Friday, February 17, 2012

The Moment Has Arrived

Preparing for my skype interview
The moment is approaching where I'm going to start hearing back from schools. Because of this my anxiety has been working in overdrive, and I could barely hold a thought at times.

I had a big interview with a big name university yesterday, and I was a nervous Nelly.

Ugh, I felt like I was getting ready for a date. I was pacing back and forth from my bedroom to the bathroom, changing outfits, doing my hair, and picking the right makeup.

My Skype look was natural, but artistic professional.  Just to make sure I looked okay I opened up photobooth on my mac,  just to see how I would look on video.

Upside... skin looked good... thanks MAC brush 187... downside.... I seriously need a haircut.

I spent most of yesterday morning preparing answers and making sure I was well versed with the program.  I had it ingrained in my mind that this school is the one for me, and I need to nail it. I'm a serious writer.... damn it!

When our Skype interview started I was immediately taken aback that there was a panel in front of me.  I don't know where their camera was, but I felt far away from them. I had issues hearing their questions, and I was unsure if they were hearing my answers. They asked a couple of questions that threw me off, like what my favorite TV shows and plays were. I usually love answering this question, but I was a babbling Barbara.

They told me that they loved my writing sample.  EEEEEE! *cue me dying inside* I was already smiling a lot, but I was beaming when I heard that.
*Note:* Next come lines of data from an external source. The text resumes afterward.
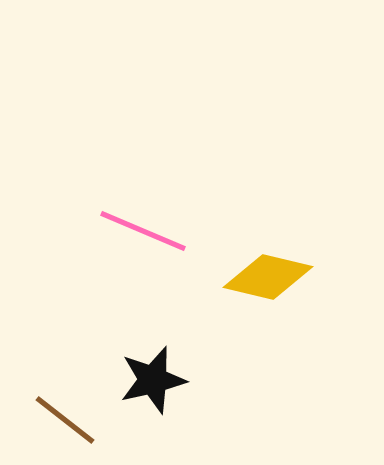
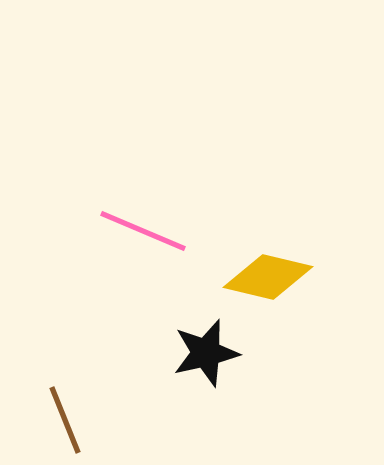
black star: moved 53 px right, 27 px up
brown line: rotated 30 degrees clockwise
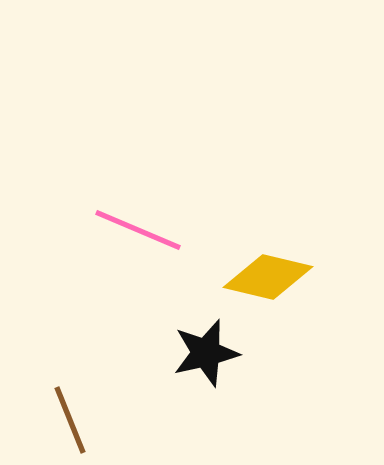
pink line: moved 5 px left, 1 px up
brown line: moved 5 px right
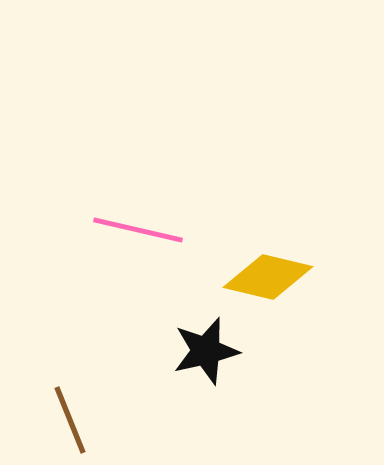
pink line: rotated 10 degrees counterclockwise
black star: moved 2 px up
The last question that they asked me is "What would I contribute to my class if I were accepted?" I told them that I'm compassionate and patient, and that I do my best to help writers align their  work with their values.

I guess they liked that answer, because I got a lot of nods. When the interview was done I was on the verge of tears. I didn't feel as poised as I wanted to be. I'm a stickler about communicating things clearly and I wasn't a 100% sure that I did with this interview.

What about my five year plan? What about how this university fits with my writing? GAGH, I had so many other things I wanted to talk about. WOMP WOMP

My mom was telling me over the phone "Don't over analyze it Honey. You're going to make yourself sick."

Whenever my mom calls me Honey it brings me back to being a kid again, which is what I needed to snap me out of my anxiety.  I have to leave it to the gods. Wish me luck y'all

1 comments:

lexi920 said...

Awww, good luck girl! I have a feeling very good things are coming your way...you've earned it!